Cost Effectiveness of Current HIV Cure Approaches

  • Published: November 14, 2014
  • DOI: 10.1371/journal.pone.0113031

Abstract

Background

We examined efficacy, toxicity, relapse, cost, and quality-of-life thresholds of hypothetical HIV cure interventions that would make them cost-effective compared to life-long antiretroviral therapy (ART).

Methods

We used a computer simulation model to assess three HIV cure strategies: Gene Therapy, Chemotherapy, and Stem Cell Transplantation (SCT), each compared to ART. Efficacy and cost parameters were varied widely in sensitivity analysis. Outcomes included quality-adjusted life expectancy, lifetime cost, and cost-effectiveness in dollars/quality-adjusted life year ($/QALY) gained.

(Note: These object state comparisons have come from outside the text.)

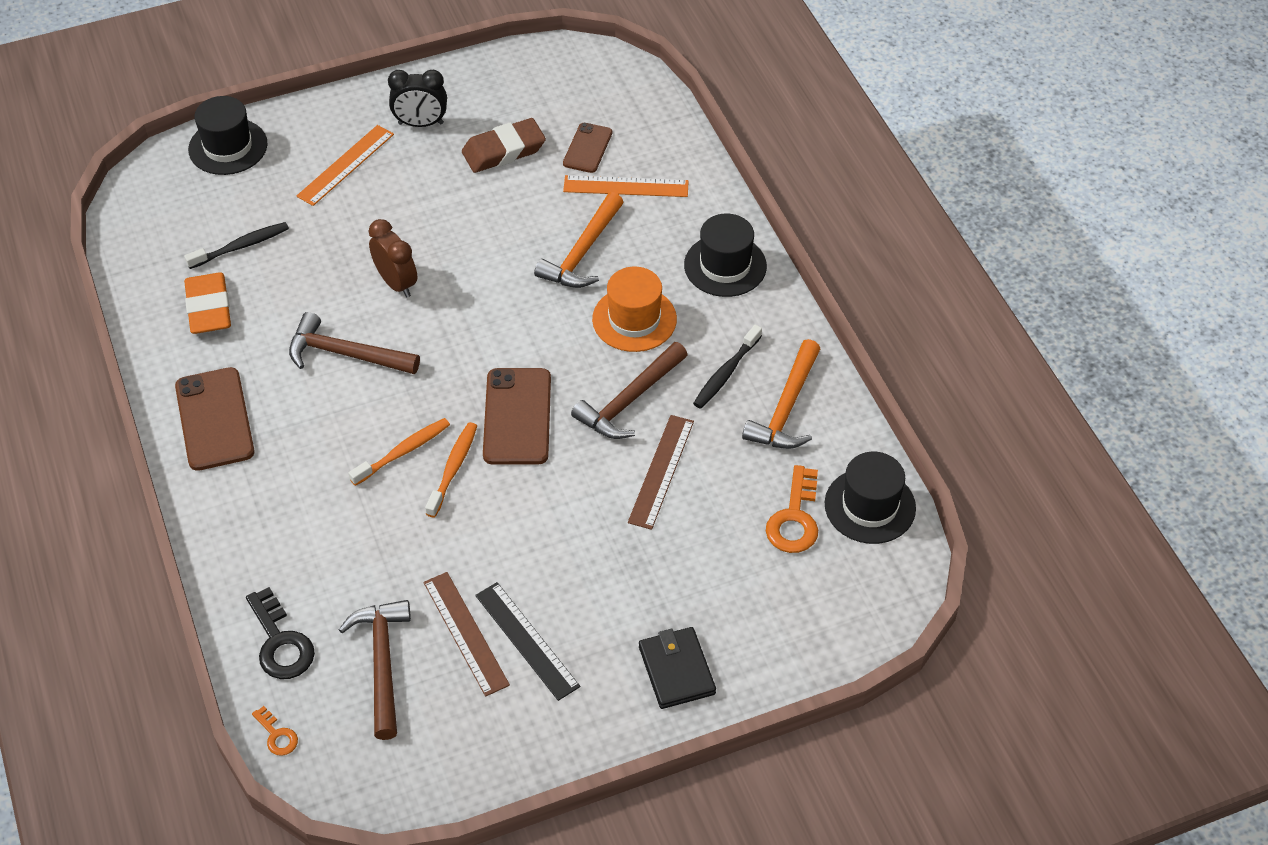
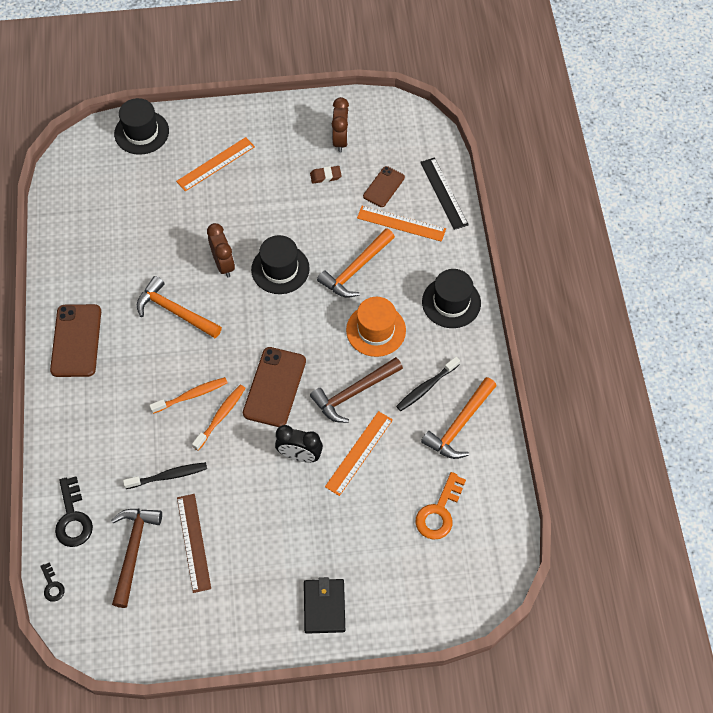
camera: 15 degrees right, 10 degrees up
black toothbrush [184,222,289,269] -> black toothbrush moved to [123,462,207,489]
orange eraser [184,272,231,334] -> none
orange key [252,706,298,756] -> black key [40,563,65,602]
brown hammer [289,312,420,374] -> orange hammer [137,276,222,338]
black clock [388,70,447,127] -> black clock moved to [275,425,323,463]
brown eraser [462,118,546,173] -> brown eraser [310,166,342,184], size x0.54
black ruler [475,582,580,701] -> black ruler moved to [420,157,469,230]
brown ruler [628,415,694,530] -> orange ruler [325,411,393,496]
black hat [825,452,916,544] -> black hat moved to [251,235,310,294]
none -> brown clock [332,97,349,153]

Strategies were deemed cost-effective with incremental cost-effectiveness ratios <$100,000/QALY.

Results

For patients on ART, discounted quality-adjusted life expectancy was 16.4 years and lifetime costs were $591,400. Gene Therapy was cost-effective with efficacy of 10%, relapse rate 0.5%/month, and cost $54,000. Chemotherapy was cost-effective with efficacy of 88%, relapse rate 0.5%/month, and cost $12,400/month for 24 months. At $150,000/procedure, SCT was cost-effective with efficacy of 79% and relapse rate 0.5%/month. Moderate efficacy increases and cost reductions made Gene Therapy cost-saving, but substantial efficacy/cost changes were needed to make Chemotherapy or SCT cost-saving.

Conclusions

Depending on efficacy, relapse rate, and cost, cure strategies could be cost-effective compared to current ART and potentially cost-saving. These results may help provide performance targets for developing cure strategies for HIV.